A controversial model investment law that would severely restrict how insurance companies could invest their assets soon might be softened following months of hearings, testimony and industry pressure.
The proposed National Association of Insurance Commissioners investments law would supersede current state insurance investment statutes and would have a far-reaching impact on the insurance industry.
But the NAIC working group, a committee of state regulators responsible for developing the proposed law, indicated after a meeting in Dallas in January it might back off on some of the more restrictive components of the proposed rule. According to industry sources, the current draft may be rewritten and recirculated for additional comments.
The current draft would impose extensive asset limitations on insurance company investments, largely in response to a number of recent insurance company insolvencies, including the failures of Mutual Benefit Life Insurance and Executive Life Insurance Co.
For example, commercial mortgages would be limited to a maximum of 30% of a company's portfolio, while total real estate obligations would be limited to 50%. Low- and medium-grade bonds would be limited to 20% of the portfolio. Investments in foreign securities would be limited to 10%, with additional limits on each country regardless of asset category.
According to the American Council on Life Insurance, Washington, the average insurer's portfolio contains about 14.8% mortgages; 3.1% real estate; and 40% bonds, of which 7.7% is high yield. A comparison for foreign securities wasn't available. Some companies, of course, have far higher percentages, and all companies have the ability to go higher. Under the new law, they would lose that flexibility.
Insurance industry sources have been particularly critical of the proposed investment law's restrictions on commercial mortgages and foreign investments, claiming the NAIC is "micromanaging" insurance company portfolios.
The preliminary draft was released in February 1992 and since has been the subject of scorn by insurance company executives who prefer more flexible regulations, such as the "prudent man" rule. The model law was expected to be completed and sent to the various states later this year. The NAIC has not amended its schedule, and industry sources believe the project could be completed this year.
John Kummer, deputy insurance commissioner for the Florida Department of Insurance and chairman of the NAIC working group responsible for drafting the rule, acknowledged during the Dallas meeting a "continuing concern over the complexities" of the current draft and said those issues "need to be addressed."
A letter by Mary McGinn, vice president and assistant general counsel at Allstate Life Insurance Co., Northbrook, Ill., on behalf of the technical resource group assisting in drafting the rule, urged the NAIC to reconsider whether investment limitations are still necessary in view of the current regulatory environment.
"We have seen that if we attempt to have a model investment law that contains strict categories of pigeon-holes into which all investment must fit, the complexity of the investment world today and the continuing development of new investment products and practices requires an ever-increasing degree of complexity and a model investment law that will need continual modification," Ms. McGinn wrote in the letter.
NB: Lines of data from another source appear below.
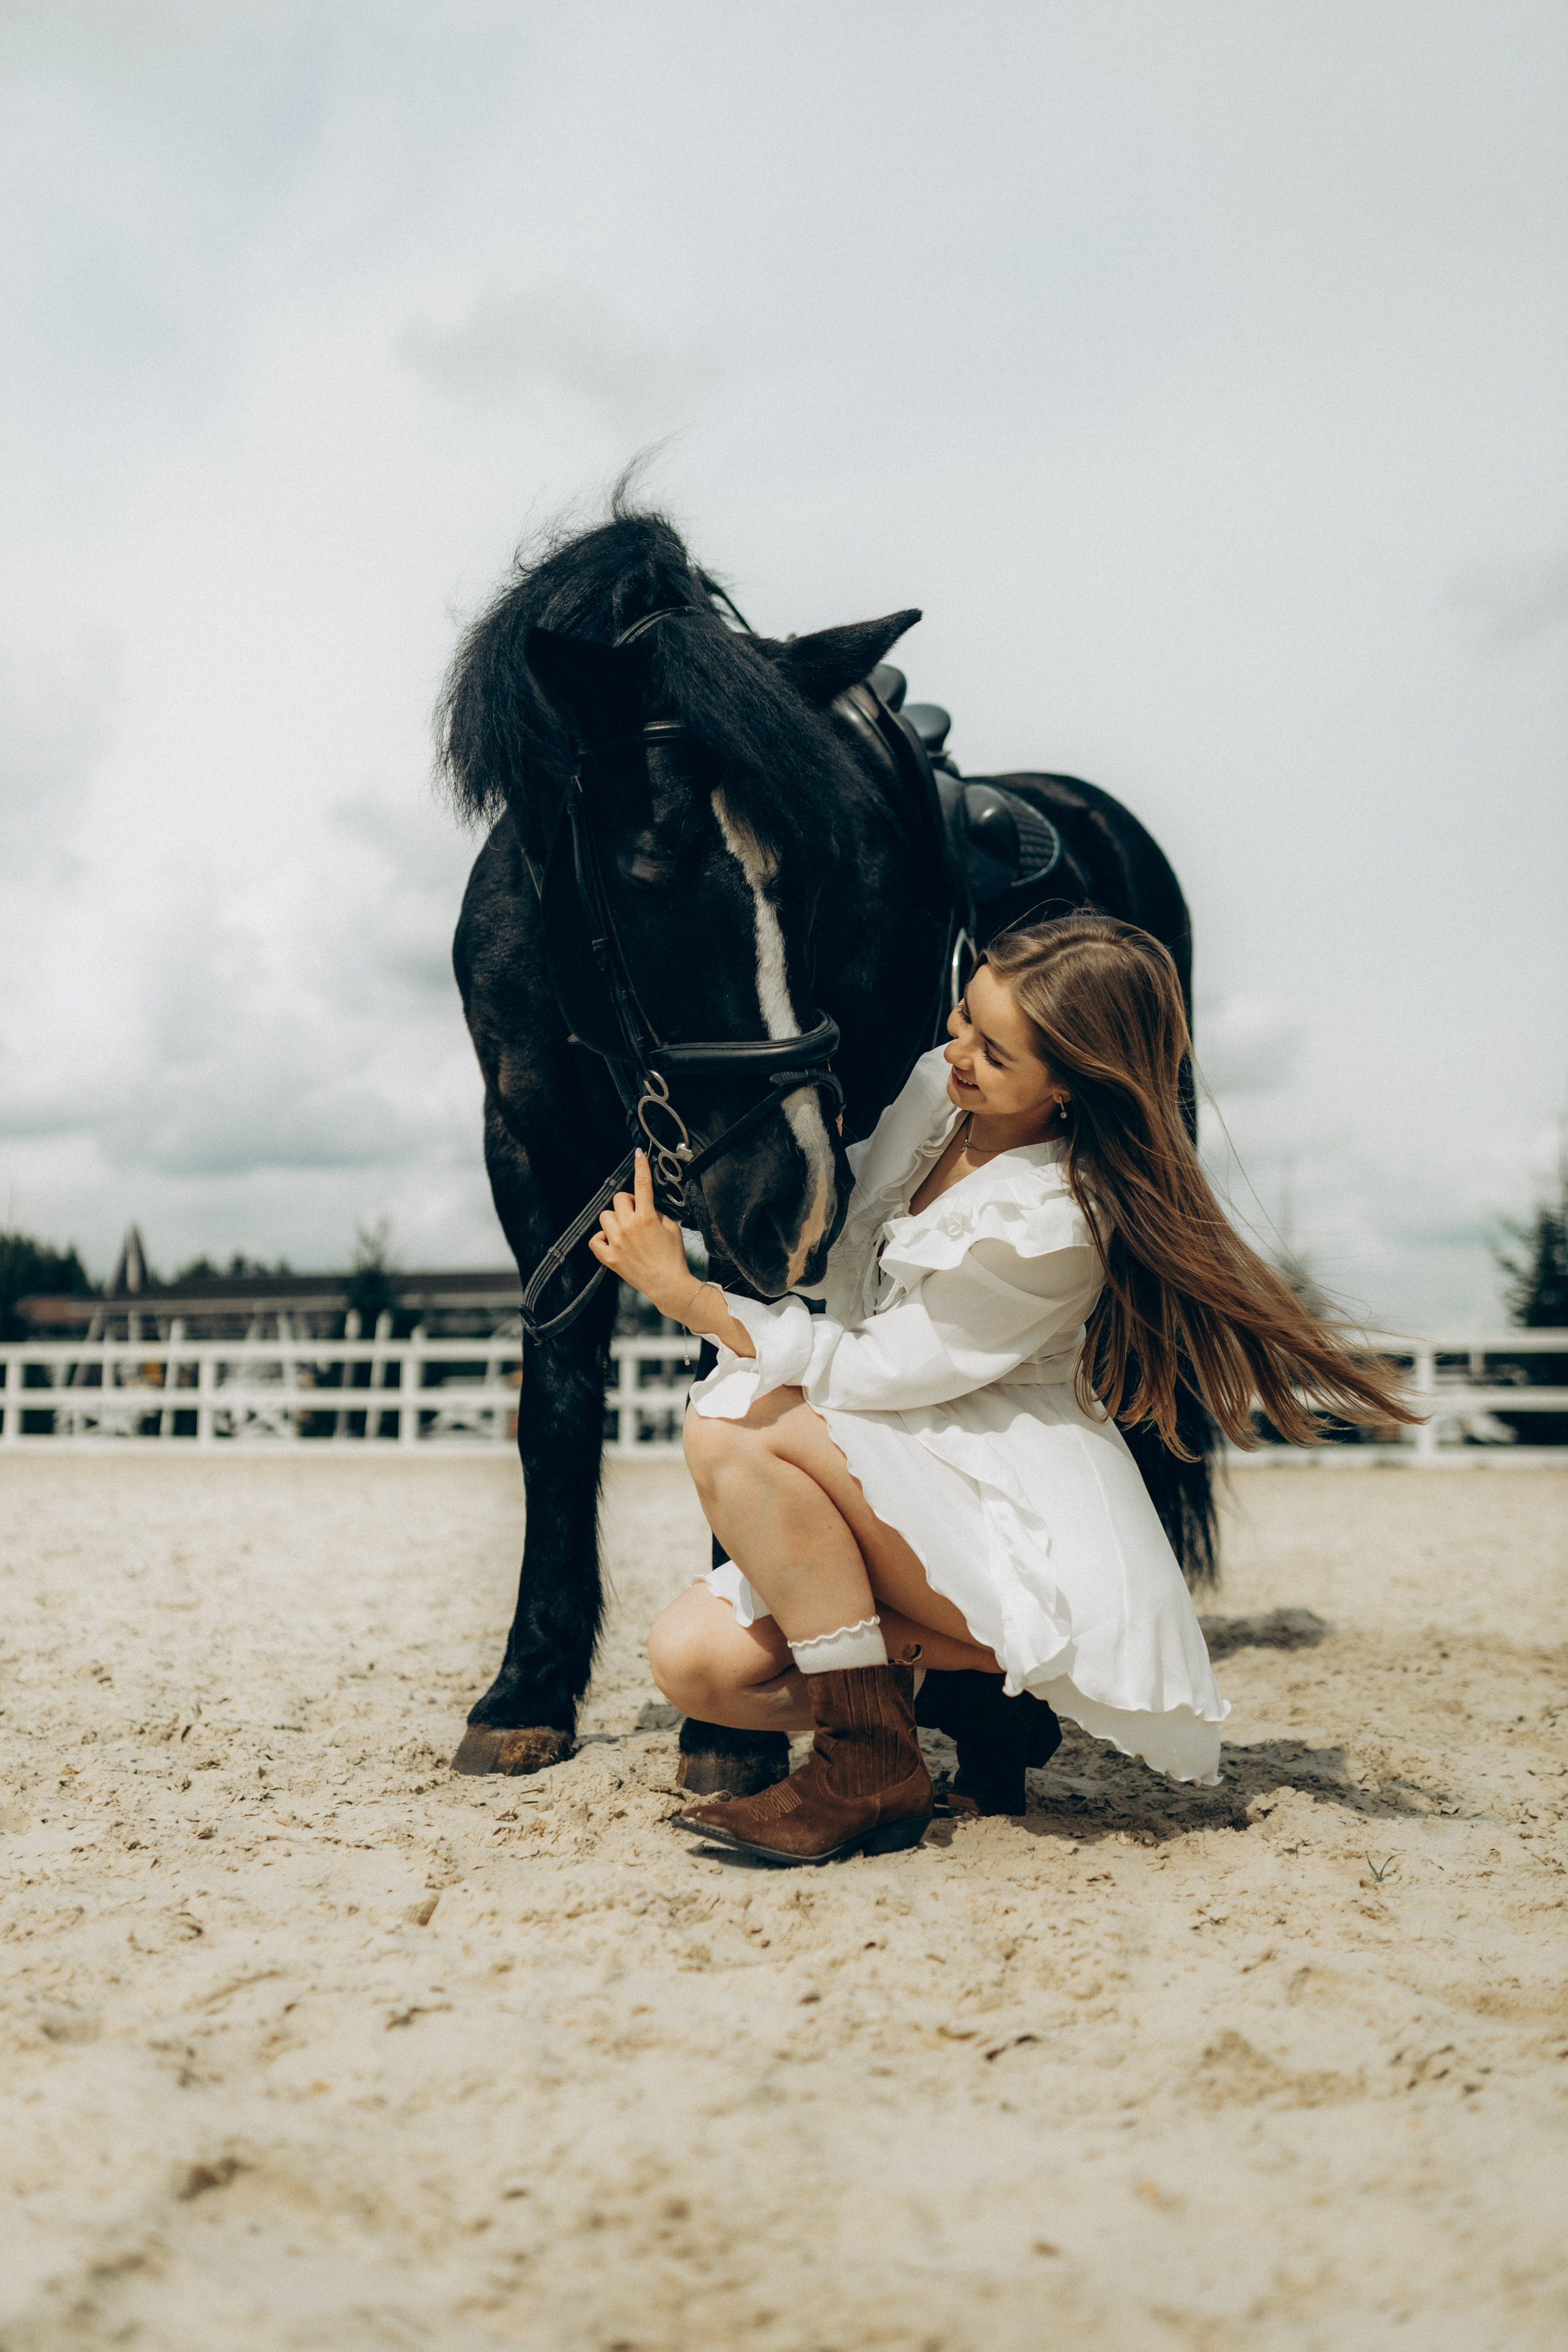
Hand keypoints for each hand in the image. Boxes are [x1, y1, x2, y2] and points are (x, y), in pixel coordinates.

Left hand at [587, 1151, 698, 1316]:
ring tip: (626, 1232)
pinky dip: (602, 1239)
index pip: (642, 1184)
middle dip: (627, 1202)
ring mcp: (616, 1243)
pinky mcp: (609, 1258)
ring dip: (615, 1220)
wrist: (668, 1285)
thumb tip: (647, 1208)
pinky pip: (595, 1239)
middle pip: (619, 1198)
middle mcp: (629, 1227)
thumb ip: (658, 1214)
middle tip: (636, 1214)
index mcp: (647, 1218)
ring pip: (605, 1216)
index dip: (641, 1166)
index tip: (638, 1154)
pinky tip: (613, 1243)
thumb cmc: (673, 1258)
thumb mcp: (672, 1229)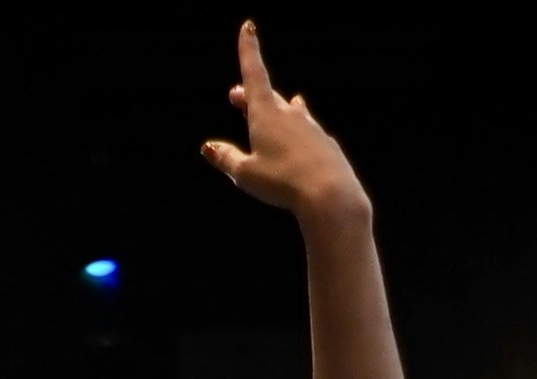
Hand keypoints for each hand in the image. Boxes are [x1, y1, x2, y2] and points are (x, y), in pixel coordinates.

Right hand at [202, 22, 366, 222]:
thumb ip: (226, 158)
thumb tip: (208, 147)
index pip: (254, 74)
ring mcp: (310, 127)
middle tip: (236, 95)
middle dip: (251, 95)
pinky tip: (302, 136)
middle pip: (268, 96)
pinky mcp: (324, 143)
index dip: (249, 50)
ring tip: (283, 102)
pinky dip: (299, 129)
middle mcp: (289, 114)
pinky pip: (308, 130)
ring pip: (293, 111)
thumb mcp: (245, 174)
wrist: (328, 193)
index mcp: (266, 114)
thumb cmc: (281, 182)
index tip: (248, 27)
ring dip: (281, 107)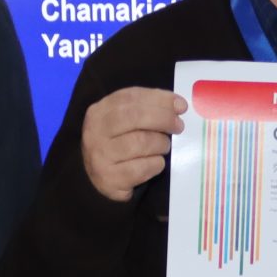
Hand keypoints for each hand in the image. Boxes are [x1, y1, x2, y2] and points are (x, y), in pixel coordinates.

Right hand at [81, 87, 184, 203]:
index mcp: (100, 111)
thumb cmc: (121, 142)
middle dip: (163, 119)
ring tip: (163, 146)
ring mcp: (99, 156)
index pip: (131, 97)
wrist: (102, 176)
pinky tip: (155, 163)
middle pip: (134, 117)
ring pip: (140, 143)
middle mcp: (95, 132)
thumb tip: (178, 105)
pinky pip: (141, 168)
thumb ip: (149, 107)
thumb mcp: (127, 120)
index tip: (181, 105)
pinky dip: (156, 164)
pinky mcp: (109, 179)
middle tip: (179, 126)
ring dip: (161, 144)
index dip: (159, 99)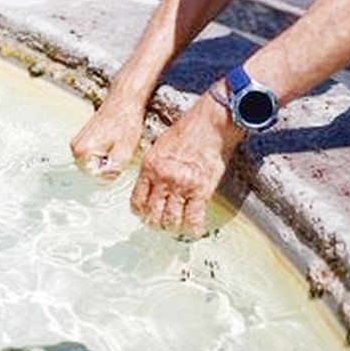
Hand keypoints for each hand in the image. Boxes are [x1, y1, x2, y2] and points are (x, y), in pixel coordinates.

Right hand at [70, 94, 146, 181]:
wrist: (125, 100)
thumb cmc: (125, 120)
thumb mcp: (125, 152)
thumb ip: (113, 170)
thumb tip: (106, 179)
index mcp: (82, 151)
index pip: (95, 177)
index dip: (111, 173)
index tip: (119, 163)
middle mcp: (76, 146)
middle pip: (93, 171)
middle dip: (108, 166)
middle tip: (120, 153)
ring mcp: (78, 140)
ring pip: (94, 162)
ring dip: (106, 159)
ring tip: (118, 145)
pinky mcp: (84, 137)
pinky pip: (94, 153)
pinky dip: (104, 151)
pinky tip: (115, 142)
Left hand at [130, 96, 243, 238]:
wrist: (212, 121)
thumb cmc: (190, 128)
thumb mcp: (161, 144)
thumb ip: (155, 166)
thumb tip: (153, 183)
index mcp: (150, 166)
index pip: (137, 200)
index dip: (141, 212)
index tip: (146, 215)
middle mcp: (163, 178)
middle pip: (152, 214)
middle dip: (156, 223)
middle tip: (163, 224)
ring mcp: (181, 185)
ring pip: (170, 220)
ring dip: (174, 227)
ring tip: (179, 227)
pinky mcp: (201, 190)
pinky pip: (193, 219)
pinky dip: (193, 229)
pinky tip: (194, 229)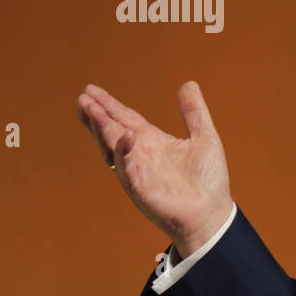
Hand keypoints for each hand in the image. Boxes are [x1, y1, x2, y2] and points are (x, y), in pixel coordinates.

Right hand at [77, 81, 233, 257]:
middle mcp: (140, 154)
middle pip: (112, 129)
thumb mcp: (204, 137)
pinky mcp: (141, 188)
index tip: (90, 89)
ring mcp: (137, 171)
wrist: (212, 212)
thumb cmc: (208, 179)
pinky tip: (125, 136)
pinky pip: (128, 169)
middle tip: (83, 97)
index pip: (125, 118)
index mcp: (153, 141)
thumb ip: (194, 112)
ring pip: (113, 145)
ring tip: (91, 109)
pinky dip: (125, 153)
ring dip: (102, 128)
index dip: (109, 104)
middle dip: (96, 114)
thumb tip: (188, 83)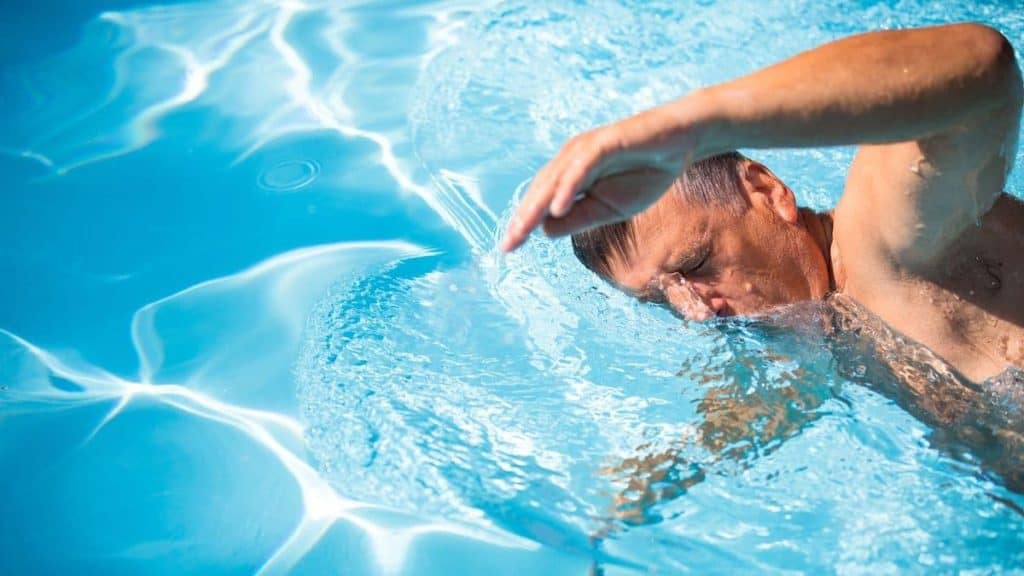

The letter pointed out that "with the advent of risk-based capital, increased statement disclosure regarding investments and investment practices, the efforts of many other working groups ... it is no longer necessary to look to the investment laws as the only resource available to regulators to address such risks. We urge the working group to review the current regulatory environment and consider whether the degree of specificity that may have been felt to be appropriate when the project commenced is still necessary or desirable."
A spokesman for the American Council on Life Insurance said the working group "has apparently decided to simplify the draft and make some changes. We thought that was a positive development."
The ACLI spokesman said the NAIC apparently will redraft the law to liberalize investments or to grant more flexibility in making investments, and solicit additional industry comment.
"We are pleased that they are going to rethink the matter," said the ACLI spokesman. "There were too many complex and strict asset limitations (in the original draft), which encourages micromanagement of insurance assets," he said.
Paul L'Italien, senior investment policy officer at John Hancock Mutual Life Insurance Co., Boston, said, "we were told by Mr. Kummer that they recognize the problems and ... are working on simplification. They told us that they were considering removing the specific percentages (of asset categories) and may move to broader classes. We won't know or see the new draft for several more months."